Published on March 15, 2005 at 1:36 PM · No Comments

Although the type and intensity of treatment for acute myocardial infarction (AMI) [heart attack] varies widely across the country, elderly patients who receive intensive medical treatment may have comparable survival as those who undergo invasive cardiac procedures (such as angioplasty and bypass surgery), according to a study in the March 16 issue of JAMA.

According to background information, more than 280,000 Medicare enrollees are admitted to hospitals with AMI annually. "These patients face a high risk of short-term death: 18 percent die within 30 days of admission," the authors write. "Much of the effort to reduce this high mortality rate has focused on invasive diagnostic and therapeutic interventions." The authors continue, "Noninvasive, inexpensive, medical management, including aspirin, angiotensin-converting enzyme inhibitors [ACE inhibitors], and beta-blockers [medications used to treat high blood pressure], as well as thrombolysis [therapy to reduce blood clots], reduces mortality (death) following AMI."

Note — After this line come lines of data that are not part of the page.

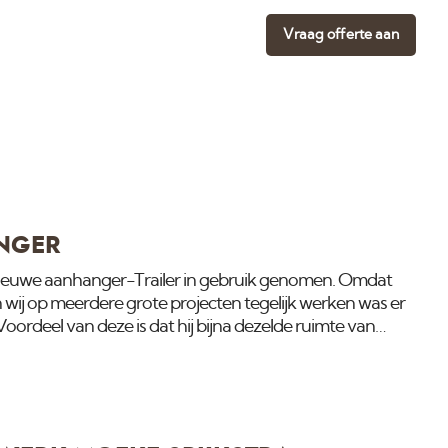
Vraag offerte aan
NGER
euwe aanhanger-Trailer in gebruik genomen. Omdat
 wij op meerdere grote projecten tegelijk werken was er
oordeel van deze is dat hij bijna dezelde ruimte van
tere welke wij al jaren gebruiken maar van buiten veel
oordeur kan er nu ook in een gewone parkeerplaats
n we nog maar 5 meter parkeerruimte nodig i.p.v.8
orzien van Wifi zodat wij bij klanten ook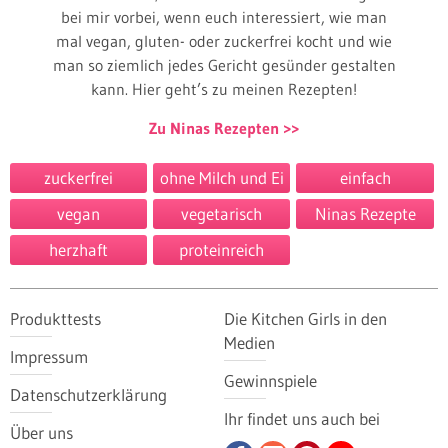
bei mir vorbei, wenn euch interessiert, wie man
mal vegan, gluten- oder zuckerfrei kocht und wie
man so ziemlich jedes Gericht gesünder gestalten
kann. Hier geht’s zu meinen Rezepten!
Zu Ninas Rezepten
zuckerfrei
ohne Milch und Ei
einfach
vegan
vegetarisch
Ninas Rezepte
herzhaft
proteinreich
Produkttests
Die Kitchen Girls in den
Medien
Impressum
Gewinnspiele
Datenschutzerklärung
Ihr findet uns auch bei
Über uns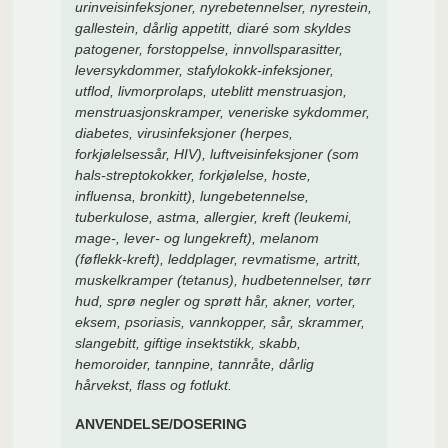
urinveisinfeksjoner, nyrebetennelser, nyrestein,
gallestein, dårlig appetitt, diaré som skyldes
patogener, forstoppelse, innvollsparasitter,
leversykdommer, stafylokokk-infeksjoner,
utflod, livmorprolaps, uteblitt menstruasjon,
menstruasjonskramper, veneriske sykdommer,
diabetes, virusinfeksjoner (herpes,
forkjølelsessår, HIV), luftveisinfeksjoner (som
hals-streptokokker, forkjølelse, hoste,
influensa, bronkitt), lungebetennelse,
tuberkulose, astma, allergier, kreft (leukemi,
mage-, lever- og lungekreft), melanom
(føflekk-kreft), leddplager, revmatisme, artritt,
muskelkramper (tetanus), hudbetennelser, tørr
hud, sprø negler og sprøtt hår, akner, vorter,
eksem, psoriasis, vannkopper, sår, skrammer,
slangebitt, giftige insektstikk, skabb,
hemoroider, tannpine, tannråte, dårlig
hårvekst, flass og fotlukt.
ANVENDELSE/DOSERING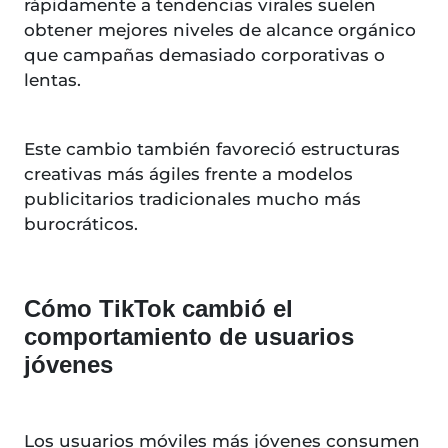
rápidamente a tendencias virales suelen
obtener mejores niveles de alcance orgánico
que campañas demasiado corporativas o
lentas.
Este cambio también favoreció estructuras
creativas más ágiles frente a modelos
publicitarios tradicionales mucho más
burocráticos.
Cómo TikTok cambió el
comportamiento de usuarios
jóvenes
Los usuarios móviles más jóvenes consumen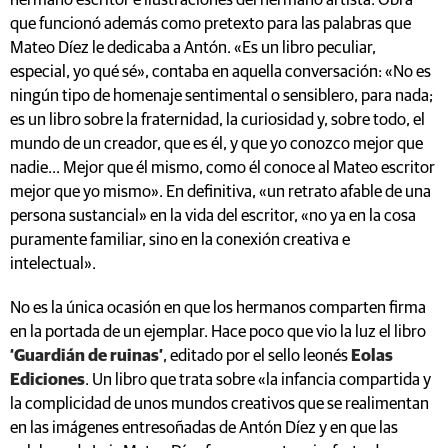
hermano escritor e ilustraciones del hermano artista. Obra
que funcionó además como pretexto para las palabras que
Mateo Díez le dedicaba a Antón. «Es un libro peculiar,
especial, yo qué sé», contaba en aquella conversación: «No es
ningún tipo de homenaje sentimental o sensiblero, para nada;
es un libro sobre la fraternidad, la curiosidad y, sobre todo, el
mundo de un creador, que es él, y que yo conozco mejor que
nadie... Mejor que él mismo, como él conoce al Mateo escritor
mejor que yo mismo». En definitiva, «un retrato afable de una
persona sustancial» en la vida del escritor, «no ya en la cosa
puramente familiar, sino en la conexión creativa e
intelectual».
No es la única ocasión en que los hermanos comparten firma
en la portada de un ejemplar. Hace poco que vio la luz el libro
‘Guardián de ruinas’
, editado por el sello leonés
Eolas
Ediciones
. Un libro que trata sobre «la infancia compartida y
la complicidad de unos mundos creativos que se realimentan
en las imágenes entresoñadas de Antón Díez y en que las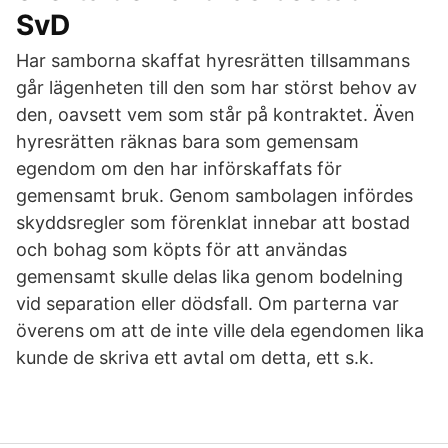
SvD
Har samborna skaffat hyresrätten tillsammans
går lägenheten till den som har störst behov av
den, oavsett vem som står på kontraktet. Även
hyresrätten räknas bara som gemensam
egendom om den har införskaffats för
gemensamt bruk. Genom sambolagen infördes
skyddsregler som förenklat innebar att bostad
och bohag som köpts för att användas
gemensamt skulle delas lika genom bodelning
vid separation eller dödsfall. Om parterna var
överens om att de inte ville dela egendomen lika
kunde de skriva ett avtal om detta, ett s.k.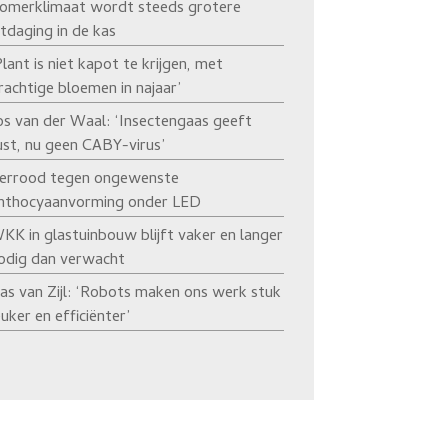
omerklimaat wordt steeds grotere
itdaging in de kas
Plant is niet kapot te krijgen, met
rachtige bloemen in najaar’
os van der Waal: ‘Insectengaas geeft
ust, nu geen CABY-virus’
errood tegen ongewenste
nthocyaanvorming onder LED
KK in glastuinbouw blijft vaker en langer
odig dan verwacht
as van Zijl: ‘Robots maken ons werk stuk
euker en efficiënter’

Therese A. Stukel, Ph.D., from Dartmouth Medical School, Hanover, N.H., and colleagues analyzed data from 158,831 elderly Medicare patients hospitalized with a first episode of confirmed AMI in 1994 - 1995, followed up for 7 years. The researchers examined the intensity of invasive management (measured as whether the patients received a cardiac catheterization within 30 days), and medical management (measured by prescription of beta-blockers to appropriate patients at discharge from hospital).